Sun Q, Gatto B, Yu C, Liu A, Liu L F, LaVoie E J
Department of Pharmaceutical Chemistry, Rutgers, State University of New Jersey, Piscataway 08855, USA.
J Med Chem. 1995 Sep 1;38(18):3638-44. doi: 10.1021/jm00018a024.

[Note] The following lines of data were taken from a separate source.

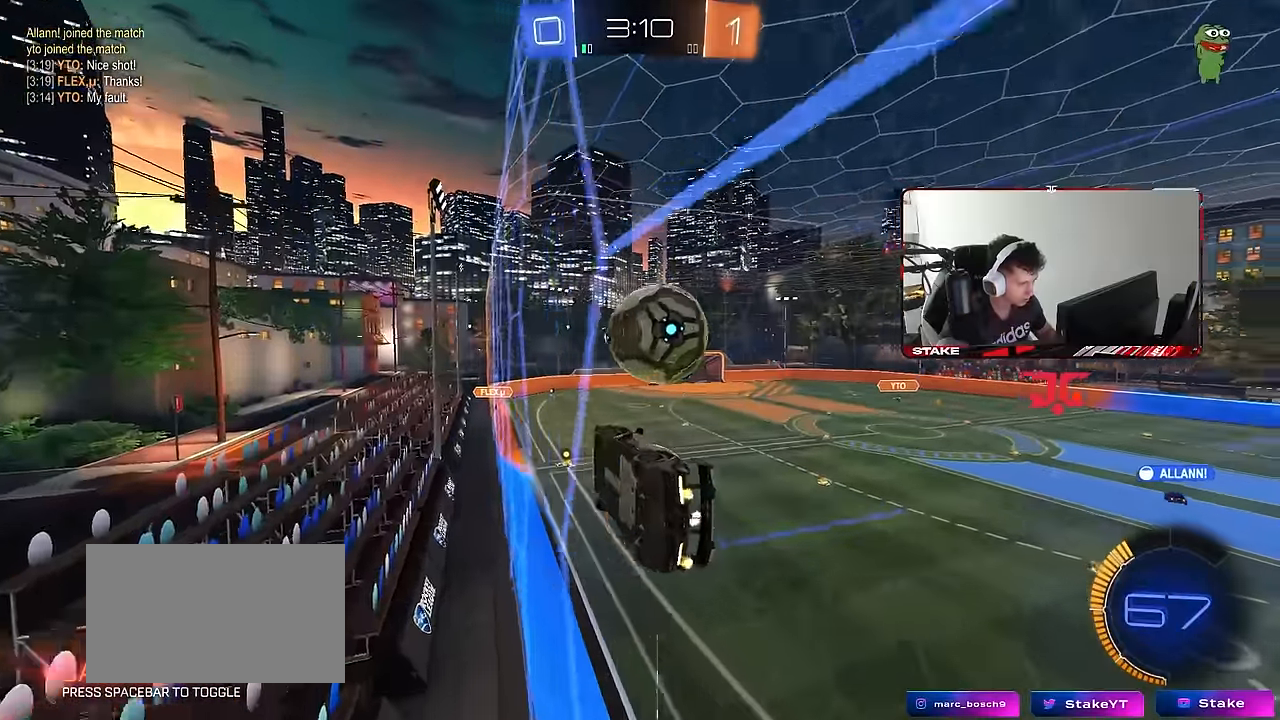
{"keys": ["d"], "mouse": [], "mouse_move": "still", "events": [[100, "w", "up"], [133, "mouse_right", "down"], [133, "shift", "down"], [183, "a", "down"], [183, "mouse_right", "up"], [283, "w", "down"], [383, "a", "up"], [383, "d", "down"], [383, "shift", "up"], [416, "w", "up"]]}
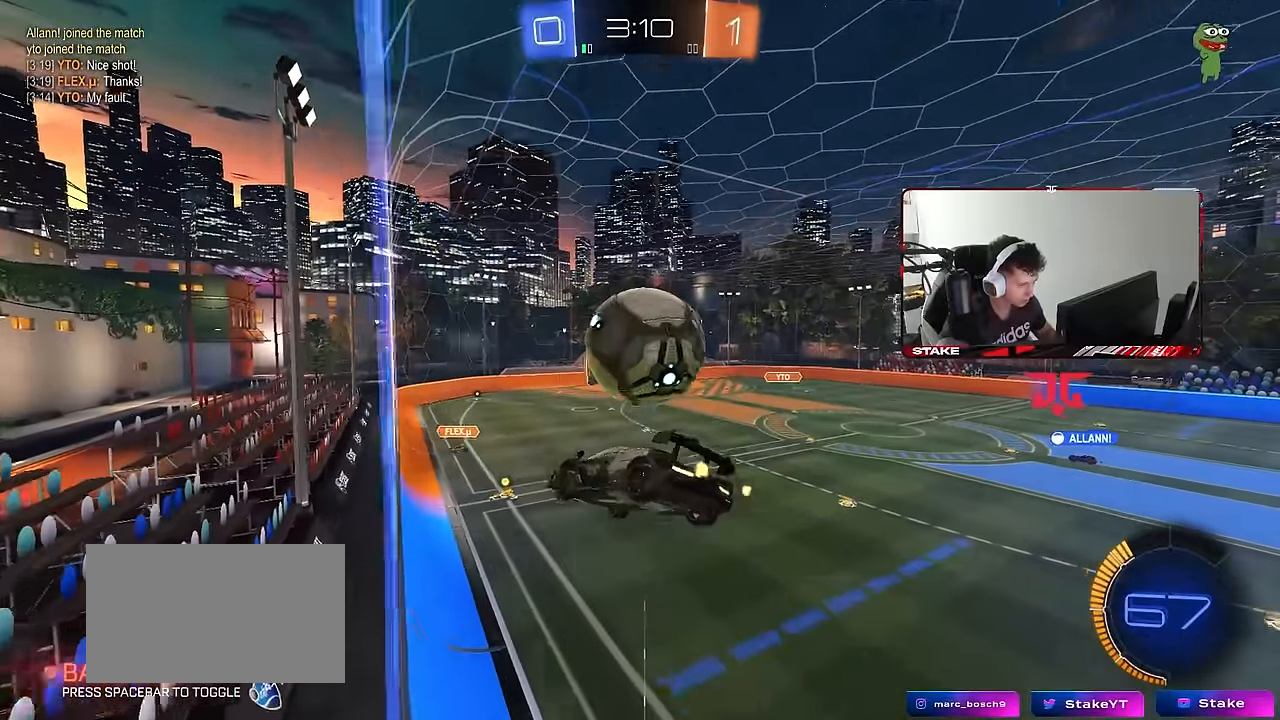
{"keys": ["a"], "mouse": [], "mouse_move": "still", "events": [[66, "d", "up"], [66, "s", "down"], [150, "d", "down"], [200, "d", "up"], [250, "s", "up"], [300, "a", "down"], [350, "a", "up"], [483, "a", "down"]]}
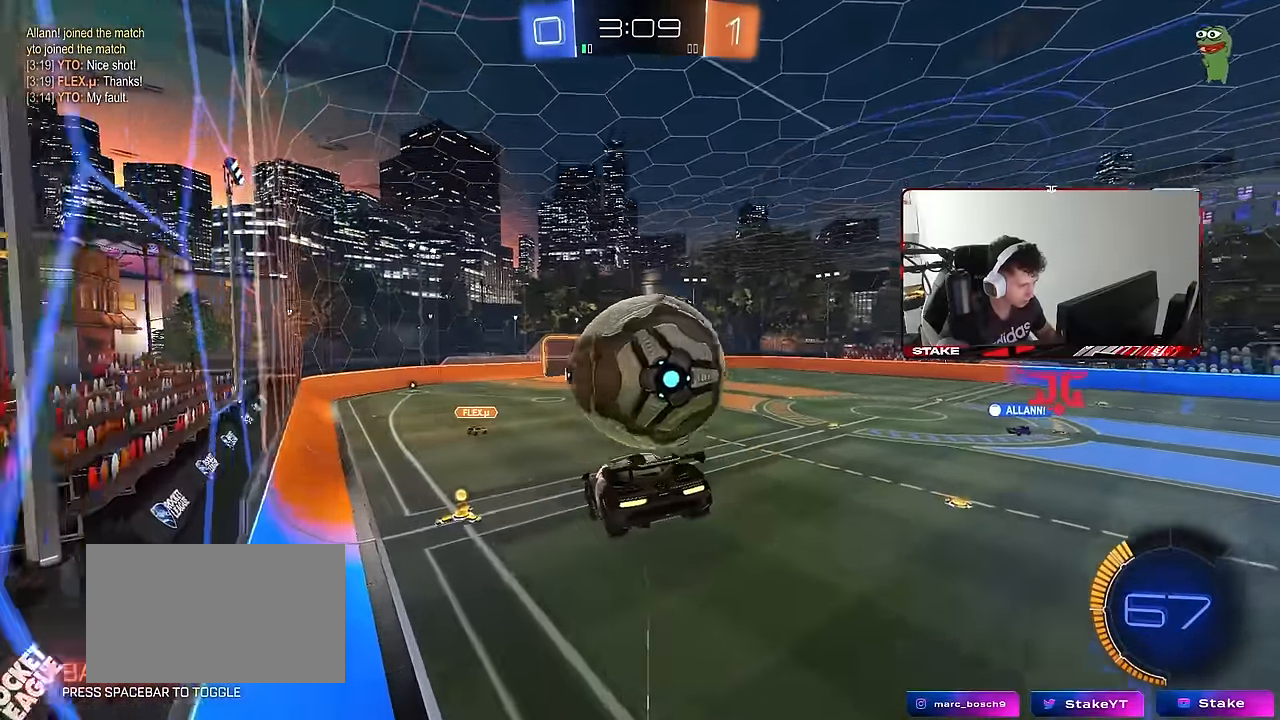
{"keys": [], "mouse": [], "mouse_move": "still", "events": [[166, "s", "down"], [316, "a", "up"], [316, "s", "up"]]}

The synthesis and pharmacological activity of a series of terbenzimidazoles are described. The ability of these derivatives to induce DNA cleavage in the presence of topoisomerase I was evaluated in vitro. These analogs were also assayed for their cytotoxicity in RPMI 8402 cells and the camptothecin-resistant CPT-K5 cells. In addition the potential for these compounds to serve as substrates for MDR1 was also determined. Several terbenzimidazoles exhibited similar cytotoxicity against variants of human tumor cells that either overexpress MDR1 or are camptothecin-resistant.
描述了一系列叔苯并咪唑的合成及药理活性。在体外评估了这些衍生物在拓扑异构酶I存在下诱导DNA裂解的能力。还测定了这些类似物在RPMI 8402细胞和喜树碱耐药的CPT-K5细胞中的细胞毒性。此外,还确定了这些化合物作为MDR1底物的可能性。几种叔苯并咪唑对过表达MDR1或对喜树碱耐药的人类肿瘤细胞变体表现出相似的细胞毒性。